His comments are quite a huge gamechanger in that they have made clear that that support will be given to SIA to ensure not only its continued survival but for it to come out even stronger than before when the situation calms down.

Temasek Announces Support for SIA

Later that day, SIA announced that it was raising $8.8 billion via a rights issue of shares and convertible bonds.
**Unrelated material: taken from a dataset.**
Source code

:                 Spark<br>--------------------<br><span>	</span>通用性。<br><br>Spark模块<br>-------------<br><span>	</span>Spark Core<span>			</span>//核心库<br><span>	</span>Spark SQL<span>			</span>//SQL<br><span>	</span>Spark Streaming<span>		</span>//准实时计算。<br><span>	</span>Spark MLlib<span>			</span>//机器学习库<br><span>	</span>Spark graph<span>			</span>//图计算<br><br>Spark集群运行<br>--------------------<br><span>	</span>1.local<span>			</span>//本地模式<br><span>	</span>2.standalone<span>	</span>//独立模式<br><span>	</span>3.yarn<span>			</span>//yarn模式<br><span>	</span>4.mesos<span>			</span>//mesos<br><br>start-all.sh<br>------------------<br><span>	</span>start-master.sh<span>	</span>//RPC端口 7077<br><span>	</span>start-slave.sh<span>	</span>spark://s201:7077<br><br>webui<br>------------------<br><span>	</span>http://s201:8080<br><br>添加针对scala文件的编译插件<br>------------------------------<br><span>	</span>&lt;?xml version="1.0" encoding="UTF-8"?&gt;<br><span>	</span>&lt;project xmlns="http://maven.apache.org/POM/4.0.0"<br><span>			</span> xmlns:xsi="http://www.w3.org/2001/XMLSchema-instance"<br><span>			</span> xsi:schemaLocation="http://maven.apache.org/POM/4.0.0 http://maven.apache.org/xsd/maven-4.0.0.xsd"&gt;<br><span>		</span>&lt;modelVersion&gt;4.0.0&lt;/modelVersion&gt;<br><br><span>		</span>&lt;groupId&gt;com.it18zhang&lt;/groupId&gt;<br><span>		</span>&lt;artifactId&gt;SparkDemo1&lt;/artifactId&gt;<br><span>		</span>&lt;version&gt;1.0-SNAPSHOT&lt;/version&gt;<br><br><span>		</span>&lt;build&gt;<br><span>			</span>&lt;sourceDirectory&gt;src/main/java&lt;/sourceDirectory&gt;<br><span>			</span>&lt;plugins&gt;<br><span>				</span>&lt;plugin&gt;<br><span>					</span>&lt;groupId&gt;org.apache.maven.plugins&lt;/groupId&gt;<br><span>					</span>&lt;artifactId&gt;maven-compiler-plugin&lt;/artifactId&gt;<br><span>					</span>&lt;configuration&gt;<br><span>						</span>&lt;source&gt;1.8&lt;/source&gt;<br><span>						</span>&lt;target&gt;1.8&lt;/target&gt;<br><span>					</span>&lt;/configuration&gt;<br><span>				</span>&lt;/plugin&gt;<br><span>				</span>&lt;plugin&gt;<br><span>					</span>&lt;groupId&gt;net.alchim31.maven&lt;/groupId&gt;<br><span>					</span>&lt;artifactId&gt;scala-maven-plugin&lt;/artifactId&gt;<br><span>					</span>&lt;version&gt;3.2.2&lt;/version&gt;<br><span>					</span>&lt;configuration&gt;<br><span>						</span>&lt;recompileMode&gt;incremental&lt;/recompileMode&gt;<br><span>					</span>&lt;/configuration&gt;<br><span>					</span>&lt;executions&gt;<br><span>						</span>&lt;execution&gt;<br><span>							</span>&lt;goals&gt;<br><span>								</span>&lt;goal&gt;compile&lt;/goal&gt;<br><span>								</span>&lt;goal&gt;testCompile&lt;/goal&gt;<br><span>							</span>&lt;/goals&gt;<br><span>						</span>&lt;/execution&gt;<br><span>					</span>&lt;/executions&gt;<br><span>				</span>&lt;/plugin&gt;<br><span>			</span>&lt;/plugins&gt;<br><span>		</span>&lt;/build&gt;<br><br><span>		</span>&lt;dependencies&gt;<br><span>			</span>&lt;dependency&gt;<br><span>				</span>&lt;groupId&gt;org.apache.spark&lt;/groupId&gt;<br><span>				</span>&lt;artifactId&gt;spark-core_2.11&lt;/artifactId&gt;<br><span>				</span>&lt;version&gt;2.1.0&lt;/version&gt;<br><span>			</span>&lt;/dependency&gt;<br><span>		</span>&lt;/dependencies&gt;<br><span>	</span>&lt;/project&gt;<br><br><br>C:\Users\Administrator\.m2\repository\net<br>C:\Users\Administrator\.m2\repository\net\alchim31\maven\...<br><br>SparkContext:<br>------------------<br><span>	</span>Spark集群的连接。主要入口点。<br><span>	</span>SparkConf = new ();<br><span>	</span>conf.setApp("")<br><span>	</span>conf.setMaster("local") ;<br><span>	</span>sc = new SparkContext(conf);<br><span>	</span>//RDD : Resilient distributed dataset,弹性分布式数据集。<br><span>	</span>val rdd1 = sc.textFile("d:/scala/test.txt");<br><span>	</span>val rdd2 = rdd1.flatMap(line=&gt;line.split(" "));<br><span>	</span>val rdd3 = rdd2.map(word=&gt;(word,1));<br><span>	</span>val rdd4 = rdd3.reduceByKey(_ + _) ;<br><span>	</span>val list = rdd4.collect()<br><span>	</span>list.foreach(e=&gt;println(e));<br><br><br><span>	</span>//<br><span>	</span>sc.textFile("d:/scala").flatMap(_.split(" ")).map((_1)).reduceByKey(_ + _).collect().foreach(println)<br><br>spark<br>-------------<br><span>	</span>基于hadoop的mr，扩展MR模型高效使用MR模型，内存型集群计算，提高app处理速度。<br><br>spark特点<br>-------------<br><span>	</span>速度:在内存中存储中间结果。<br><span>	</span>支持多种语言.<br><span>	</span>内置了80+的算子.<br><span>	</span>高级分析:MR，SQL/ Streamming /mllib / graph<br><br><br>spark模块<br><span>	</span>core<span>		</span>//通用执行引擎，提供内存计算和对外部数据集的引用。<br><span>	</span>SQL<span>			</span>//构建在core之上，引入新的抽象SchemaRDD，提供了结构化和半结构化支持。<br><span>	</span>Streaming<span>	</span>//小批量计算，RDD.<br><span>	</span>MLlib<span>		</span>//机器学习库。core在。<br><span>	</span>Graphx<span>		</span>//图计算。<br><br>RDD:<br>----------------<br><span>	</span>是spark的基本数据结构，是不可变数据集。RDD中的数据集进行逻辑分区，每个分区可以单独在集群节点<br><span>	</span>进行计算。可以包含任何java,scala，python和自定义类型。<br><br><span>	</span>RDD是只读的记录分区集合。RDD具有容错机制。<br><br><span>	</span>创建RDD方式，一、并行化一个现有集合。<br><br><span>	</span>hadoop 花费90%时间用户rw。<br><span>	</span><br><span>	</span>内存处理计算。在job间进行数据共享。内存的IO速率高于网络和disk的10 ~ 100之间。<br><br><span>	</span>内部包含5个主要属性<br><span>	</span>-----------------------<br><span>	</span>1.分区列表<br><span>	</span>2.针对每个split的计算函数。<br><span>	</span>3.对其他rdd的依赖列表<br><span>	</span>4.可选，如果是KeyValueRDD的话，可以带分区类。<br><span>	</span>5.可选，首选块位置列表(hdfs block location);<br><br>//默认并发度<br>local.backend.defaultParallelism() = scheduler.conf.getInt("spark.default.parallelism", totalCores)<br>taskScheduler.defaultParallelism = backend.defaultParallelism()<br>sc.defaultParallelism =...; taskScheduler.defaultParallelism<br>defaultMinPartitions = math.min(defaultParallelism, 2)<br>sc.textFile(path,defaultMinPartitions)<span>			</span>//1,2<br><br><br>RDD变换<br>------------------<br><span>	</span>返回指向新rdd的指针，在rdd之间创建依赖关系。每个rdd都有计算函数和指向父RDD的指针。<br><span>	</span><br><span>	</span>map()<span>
This is a massive cash call by any measures.

In the short run, it is also arranging a $4 Billion bridging loan facility with DBS Bank to meet its near term liquidity needs (corporate transactions such as these take time to take place).

For the SIA Retail Bonds, this represents a significant boost.

First off, the government has already given its implicit support that under no circumstances will they allow a one-off event like COVID-19 to have a permanent impact on the aviation sector.

They have provided for significant financial measures to cushion the blow for the sector such as co-funding of wages for local workers of 75% for the sector.

Secondly, Temasek has announced that it will also stand by SIA in the midst of this crisis and provide it the financial support to tide through it and continue its transformation as an airline.

Since my last article, prices of the retail bonds fell almost all the way to 81+ cents before rebounding sharply over the last 2 days to about 95 cents on the dollar.

My Thoughts on the Bonds

At the end of my last article, I wrote that I would pass on the SIA bonds because they do not fit my investment criteria.

Armed with the new information on hand, I no longer believe that SIA will face a liquidity crunch and even if things deteriorate, the government has indicated it will step in to aid the sector.

At their prior low of 82 cents, they represented incredible value (with the benefit hindsight of course!).

Current prices have baked in the new financial support (and rightly so) and while they are still attractive, I have passed on it.

That being said, I think that the bonds are virtually guaranteed to be redeemed at par (personal opinion and not financial advice!).

PS: This article does not cover my thoughts on Singapore Airlines (SGX:C6L) shares which are an altogether different subject.